Due to AMPZ pharmacokinetics a single or double dose per day by oral route is possible in adults. Herrsted et al. showed that after a MPZ administration of 40 mg in six healthy volunteers, the median AMPZ Cmax of 296 ng/mL was obtained after a Tmax of 120 min. The mean concentration of AMPZ was always close to 70 ng/mL after 8 h. Moreover, after 8 h, the mean MPZ concentration was not detectable according to the MPZ half-life -time, that is, 2.18 h in this study. Therefore, the extended antiemetic activity was due to the AMPZ. The AMPZ half-life time could not be determined due to the insufficient amount of time available for the study. However, nevertheless AMPZ appears to have a greater half-life -time compared to MPZ and produced by MPZ deamination The AMPZ concentration appeared to be stable during the initial four hours of the trial. In Figure3, the mean AMPZ concentration was maintained at approximately 50 ng/mL from 1 to 4 h of the study time. AMPZ may also explain the good tolerance of MPZ. Also, MPZ has the lowest brain penetration of any antiemetic drug as compared to domperidone or metoclopramide. Jolliet et al. (2007) assessed the endothelial permeability of MPZ and AMPZ and showed that AMPZ has an endothelial permeability of 0.49 × 10−3 cm min−1 compared to 9.35 × 10−3 cm min−1 for MPZ, 44.9 × 10−3 cm min−1 for domperidone.

Figure 3

Mean plasmatic concentration of metopimazine (MPZ) and acid of MPZ in children (n = 8).

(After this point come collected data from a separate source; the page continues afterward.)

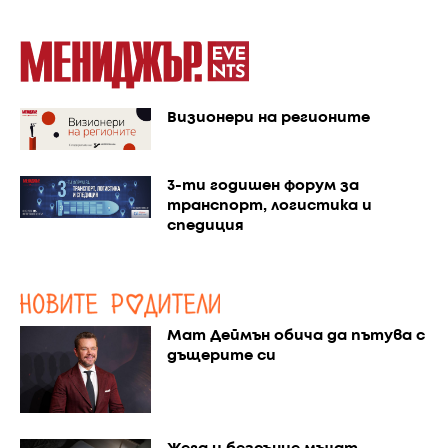
Визионери на регионите
3-ти годишен форум за
транспорт, логистика и
спедиция
Мат Деймън обича да пътува с
дъщерите си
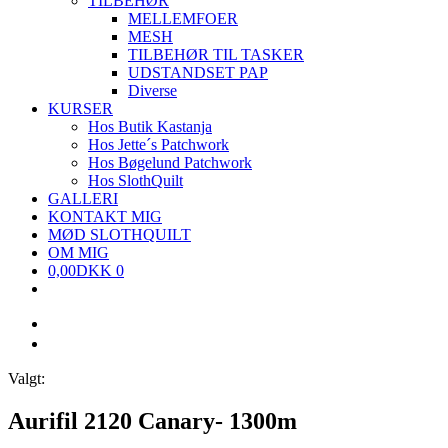
TILBEHØR
MELLEMFOER
MESH
TILBEHØR TIL TASKER
UDSTANDSET PAP
Diverse
KURSER
Hos Butik Kastanja
Hos Jette´s Patchwork
Hos Bøgelund Patchwork
Hos SlothQuilt
GALLERI
KONTAKT MIG
MØD SLOTHQUILT
OM MIG
0,00
DKK
0
Valgt:
Aurifil 2120 Canary- 1300m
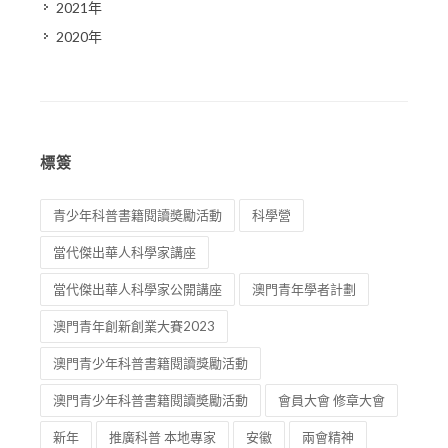
2021年
2020年
標簽
青少年科普書籍閱讀奬勵活動
科學營
當代傑出華人科學家講座
當代傑出華人科學家公開講座
澳門青年學者計劃
澳門青年創新創業大賽2023
澳門青少年科普書籍閱讀獎勵活動
澳門青少年科普書籍閱讀奬勵活動
會員大會 修章大會
新年
推廣科普 本地專家
安徽
兩會精神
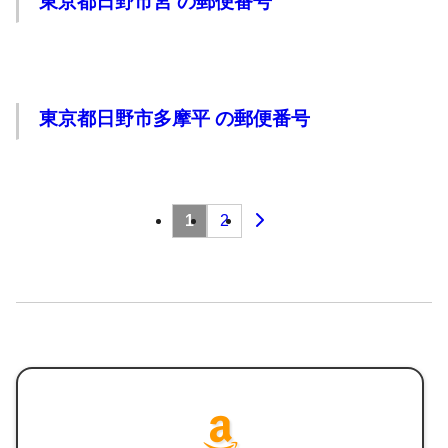
東京都日野市宮 の郵便番号
東京都日野市多摩平 の郵便番号
投
1
2
稿
の
ペー
ジ
送
り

hGH endocrine investigation

During this trial, children received a large dose of glucagon, the stimuli used for hGH endocrine exploration which provokes nausea or vomiting. The administration of glucagon is known to induce nausea and to be emesis. Dillman et al. (2013) showed that after a glucagon IV administration in 50 children, 48% self-reported nausea and 8% experienced emesis (Colle et al. 1984). In this study, no adverse reaction, nausea or emesis was observed with an MPZ administration of 0.33 mg/kg although nausea reactions were expected in four children. During the hGH stimulation tests, at an administered dosage of 0.33 mg/kg, we were able to obtain the MPZ and AMPZ serum concentration of approximately 10 and 50 ng/mL with important videral variations. No nausea or emesis was observed in any of the eight children studied. However, as we did not use a control group we cannot consider, with certainty, these serum concentrations as being representative of an active concentration. Nevertheless, the results we obtained corresponded to the dosage considered to be effective and considered as a currently used drug, that is, 0.33 mg/kg and according the recommended dose of the CTD. No children tested had growth hormone deficiency.

Conclusion

In France, MPZ is now the recommended antiemitic especially in children due to its good tolerance. Pharmacokinetics in children was unknown prior to this study and the results were similar as compared to adults. The original pharmacokinetics presented in this paper corresponds to the posology per os considered as a currently used drug as being useful and effective in children. Our results are in accordance with the recommended MPZ dosage for children under 15 kg of 0.33 mg/kg with up to three administrations per day. Also it can be considered that the common technical document recommended therapeutic dosage can be adapted for children under 15 kg weight.